How are they misunderstood?
Here is an example of how people are misunderstood when they communicate in a relationship;
A man and a woman are getting ready to go to the movies. They both say, "I have nothing to wear!" This is where the communication breakdown begins, because they both know they do in fact have something to wear! The problem however, is the fact that the man actually meant he can't find anything clean to wear, and the woman actually meant she can't find anything to wear that she likes!
Both parties in the example above meant something completely different than what they actually said. The words out of their mouths were taken too literally. Communication has more to do with, body language, facial expressions, and how the person said what they said and very little to do with the actual words being said.
Knowing this about communication can make it that much tougher to actually know what the other person is actually trying to communicate, but it does not have to be this way!
How can people fix their relationship communication problems?
First of all, it needs to be realized that relationships are work, and this includes the communication process! All good things come from sacrifice, hard work, commitment, dedication, and heart!
Look at professional athletes, successful business people, great musicians, or even actors and actresses, for example. These people succeed at what they are doing, because of sacrifice, hard work, commitment, dedication, and heart. Was it tough for them to succeed at what they were doing? At times, of course it was! However, they knew what they wanted, and they pushed through the tough times to get to the good ones! If they would have given up, they would have failed! Our relationships are no different!
What does this mean?
It means that I am encouraging and challenging everybody who reads this article, to treat their relationships, and how they communicate within them, no differently than how a successful businessman treats his work!

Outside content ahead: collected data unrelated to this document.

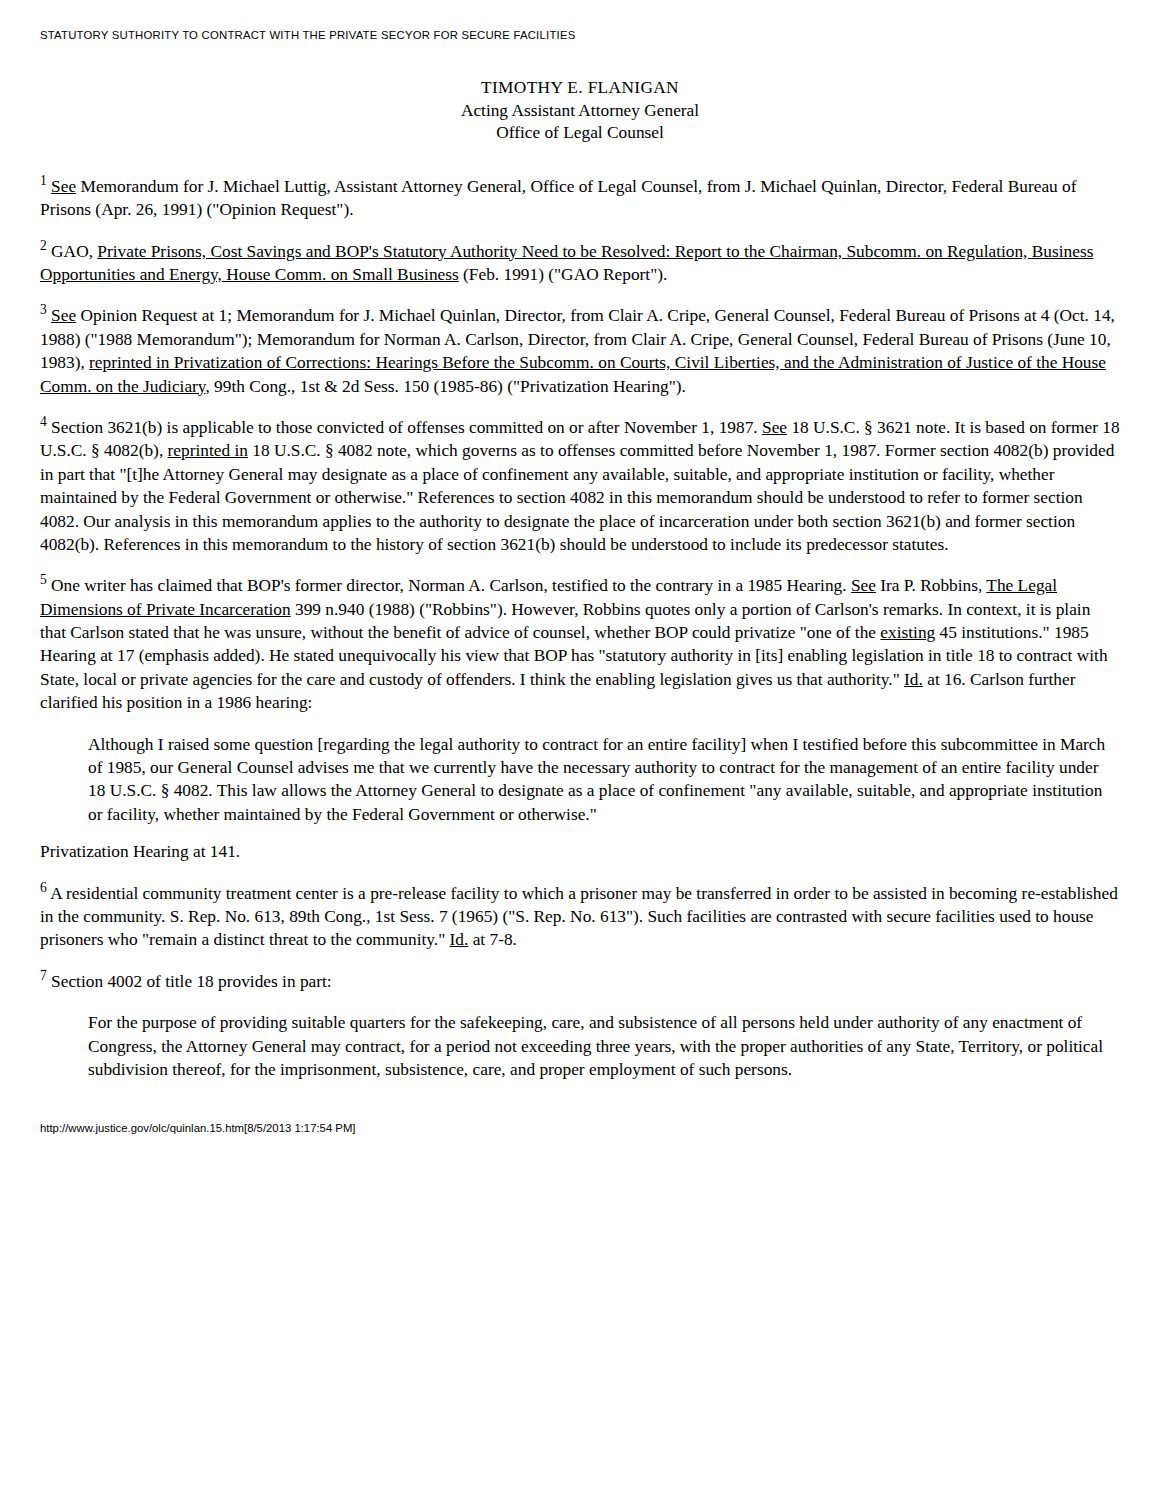STATUTORY SUTHORITY TO CONTRACT WITH THE PRIVATE SECYOR FOR SECURE FACILITIES
TIMOTHY E. FLANIGAN
Acting Assistant Attorney General
Office of Legal Counsel
1 See Memorandum for J. Michael Luttig, Assistant Attorney General, Office of Legal Counsel, from J. Michael Quinlan, Director, Federal Bureau of Prisons (Apr. 26, 1991) ("Opinion Request").
2 GAO, Private Prisons, Cost Savings and BOP's Statutory Authority Need to be Resolved: Report to the Chairman, Subcomm. on Regulation, Business Opportunities and Energy, House Comm. on Small Business (Feb. 1991) ("GAO Report").
3 See Opinion Request at 1; Memorandum for J. Michael Quinlan, Director, from Clair A. Cripe, General Counsel, Federal Bureau of Prisons at 4 (Oct. 14, 1988) ("1988 Memorandum"); Memorandum for Norman A. Carlson, Director, from Clair A. Cripe, General Counsel, Federal Bureau of Prisons (June 10, 1983), reprinted in Privatization of Corrections: Hearings Before the Subcomm. on Courts, Civil Liberties, and the Administration of Justice of the House Comm. on the Judiciary, 99th Cong., 1st & 2d Sess. 150 (1985-86) ("Privatization Hearing").
4 Section 3621(b) is applicable to those convicted of offenses committed on or after November 1, 1987. See 18 U.S.C. § 3621 note. It is based on former 18 U.S.C. § 4082(b), reprinted in 18 U.S.C. § 4082 note, which governs as to offenses committed before November 1, 1987. Former section 4082(b) provided in part that "[t]he Attorney General may designate as a place of confinement any available, suitable, and appropriate institution or facility, whether maintained by the Federal Government or otherwise." References to section 4082 in this memorandum should be understood to refer to former section 4082. Our analysis in this memorandum applies to the authority to designate the place of incarceration under both section 3621(b) and former section 4082(b). References in this memorandum to the history of section 3621(b) should be understood to include its predecessor statutes.
5 One writer has claimed that BOP's former director, Norman A. Carlson, testified to the contrary in a 1985 Hearing. See Ira P. Robbins, The Legal Dimensions of Private Incarceration 399 n.940 (1988) ("Robbins"). However, Robbins quotes only a portion of Carlson's remarks. In context, it is plain that Carlson stated that he was unsure, without the benefit of advice of counsel, whether BOP could privatize "one of the existing 45 institutions." 1985 Hearing at 17 (emphasis added). He stated unequivocally his view that BOP has "statutory authority in [its] enabling legislation in title 18 to contract with State, local or private agencies for the care and custody of offenders. I think the enabling legislation gives us that authority." Id. at 16. Carlson further clarified his position in a 1986 hearing:
Although I raised some question [regarding the legal authority to contract for an entire facility] when I testified before this subcommittee in March of 1985, our General Counsel advises me that we currently have the necessary authority to contract for the management of an entire facility under 18 U.S.C. § 4082. This law allows the Attorney General to designate as a place of confinement "any available, suitable, and appropriate institution or facility, whether maintained by the Federal Government or otherwise."
Privatization Hearing at 141.
6 A residential community treatment center is a pre-release facility to which a prisoner may be transferred in order to be assisted in becoming re-established in the community. S. Rep. No. 613, 89th Cong., 1st Sess. 7 (1965) ("S. Rep. No. 613"). Such facilities are contrasted with secure facilities used to house prisoners who "remain a distinct threat to the community." Id. at 7-8.
7 Section 4002 of title 18 provides in part:
For the purpose of providing suitable quarters for the safekeeping, care, and subsistence of all persons held under authority of any enactment of Congress, the Attorney General may contract, for a period not exceeding three years, with the proper authorities of any State, Territory, or political subdivision thereof, for the imprisonment, subsistence, care, and proper employment of such persons.
http://www.justice.gov/olc/quinlan.15.htm[8/5/2013 1:17:54 PM]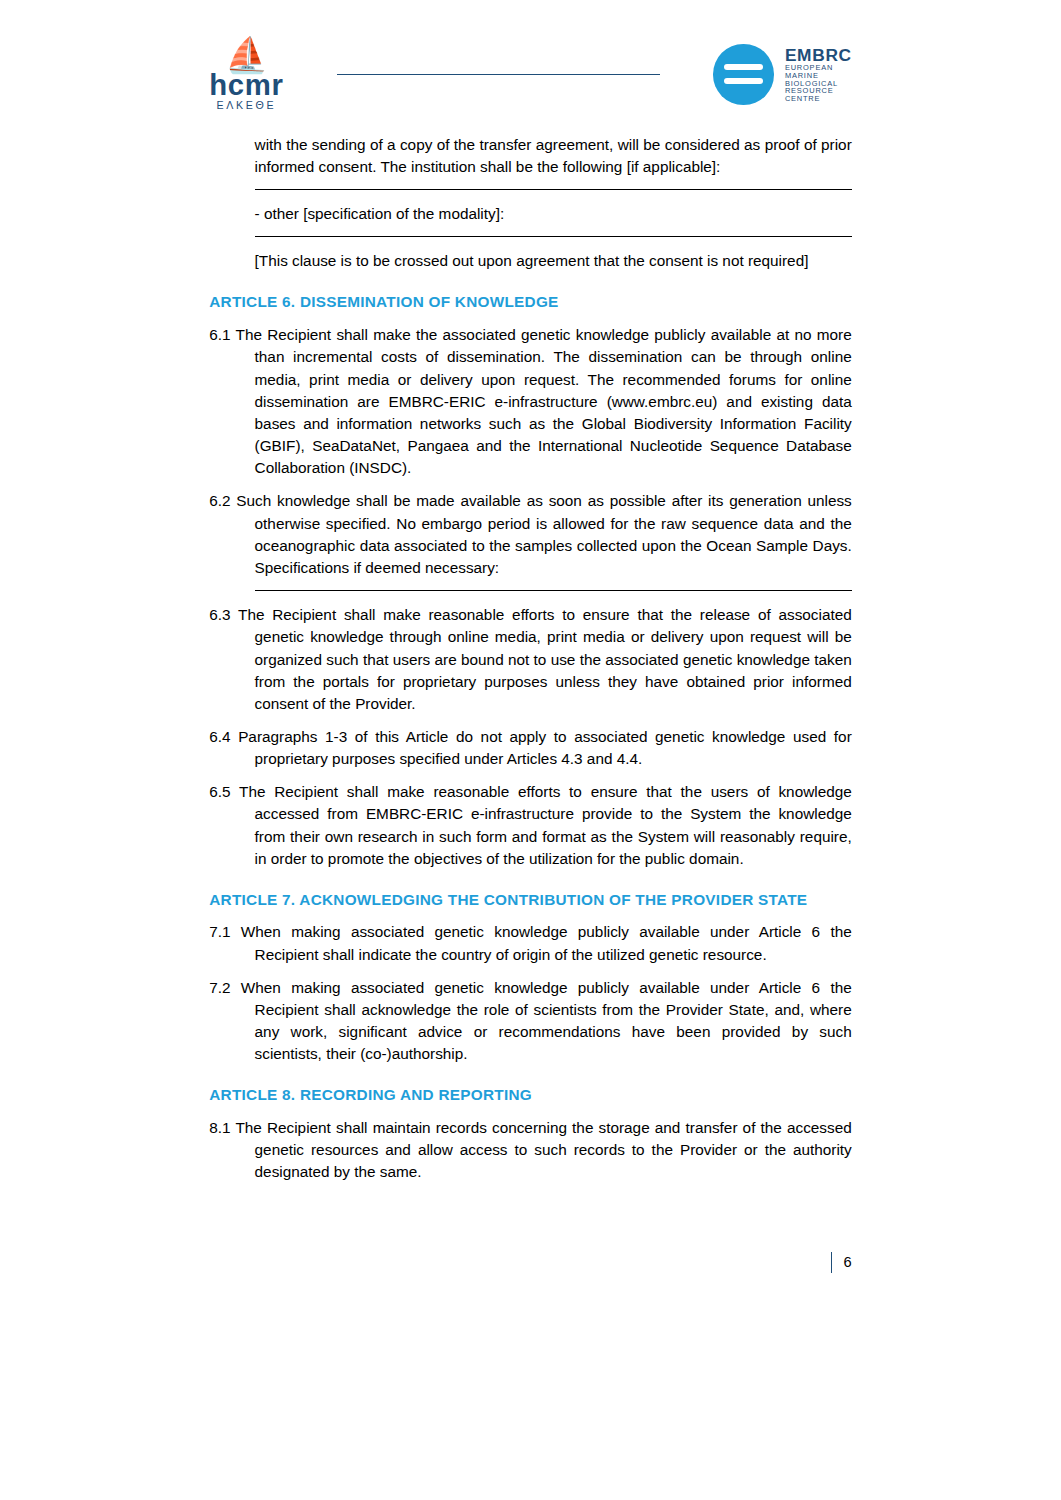⛵ hcmr ΕΛΚΕΘΕ
EMBRC European Marine Biological Resource Centre
with the sending of a copy of the transfer agreement, will be considered as proof of prior informed consent. The institution shall be the following [if applicable]:
- other [specification of the modality]:
[This clause is to be crossed out upon agreement that the consent is not required]
Article 6. Dissemination of Knowledge
6.1 The Recipient shall make the associated genetic knowledge publicly available at no more than incremental costs of dissemination. The dissemination can be through online media, print media or delivery upon request. The recommended forums for online dissemination are EMBRC-ERIC e-infrastructure (www.embrc.eu) and existing data bases and information networks such as the Global Biodiversity Information Facility (GBIF), SeaDataNet, Pangaea and the International Nucleotide Sequence Database Collaboration (INSDC).
6.2 Such knowledge shall be made available as soon as possible after its generation unless otherwise specified. No embargo period is allowed for the raw sequence data and the oceanographic data associated to the samples collected upon the Ocean Sample Days. Specifications if deemed necessary:
6.3 The Recipient shall make reasonable efforts to ensure that the release of associated genetic knowledge through online media, print media or delivery upon request will be organized such that users are bound not to use the associated genetic knowledge taken from the portals for proprietary purposes unless they have obtained prior informed consent of the Provider.
6.4 Paragraphs 1-3 of this Article do not apply to associated genetic knowledge used for proprietary purposes specified under Articles 4.3 and 4.4.
6.5 The Recipient shall make reasonable efforts to ensure that the users of knowledge accessed from EMBRC-ERIC e-infrastructure provide to the System the knowledge from their own research in such form and format as the System will reasonably require, in order to promote the objectives of the utilization for the public domain.
Article 7. Acknowledging the Contribution of the Provider State
7.1 When making associated genetic knowledge publicly available under Article 6 the Recipient shall indicate the country of origin of the utilized genetic resource.
7.2 When making associated genetic knowledge publicly available under Article 6 the Recipient shall acknowledge the role of scientists from the Provider State, and, where any work, significant advice or recommendations have been provided by such scientists, their (co-)authorship.
Article 8. Recording and Reporting
8.1 The Recipient shall maintain records concerning the storage and transfer of the accessed genetic resources and allow access to such records to the Provider or the authority designated by the same.
6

Be willing and ready to commit yourself, work hard, dedicate yourself, sacrifice some things, and give your relationship everything you have to give it! If you don't, your relationship may very well fall apart, and ultimately FAIL!
Some things to try, to help with communicating;
1) Really LISTEN to the other person.
2) Before you respond in any way to what the other person is saying, think about what they may have really meant first!
3) Ask them if what you think they meant, is in fact what they meant.
4) Be quiet, and LISTEN again!
5) Repeat the above steps a few times, and you'll start to see what the other person was actually trying to communicate with you! Don't be surprised if what they meant wasn't quite what they actually said initially.
6) Show understanding and do not be upset at the other person for not communicating correctly with you the first time! Good communication is learned with time, and not only that, but good communication has just as much to do with the one receiving the message, as it does with the one giving the message!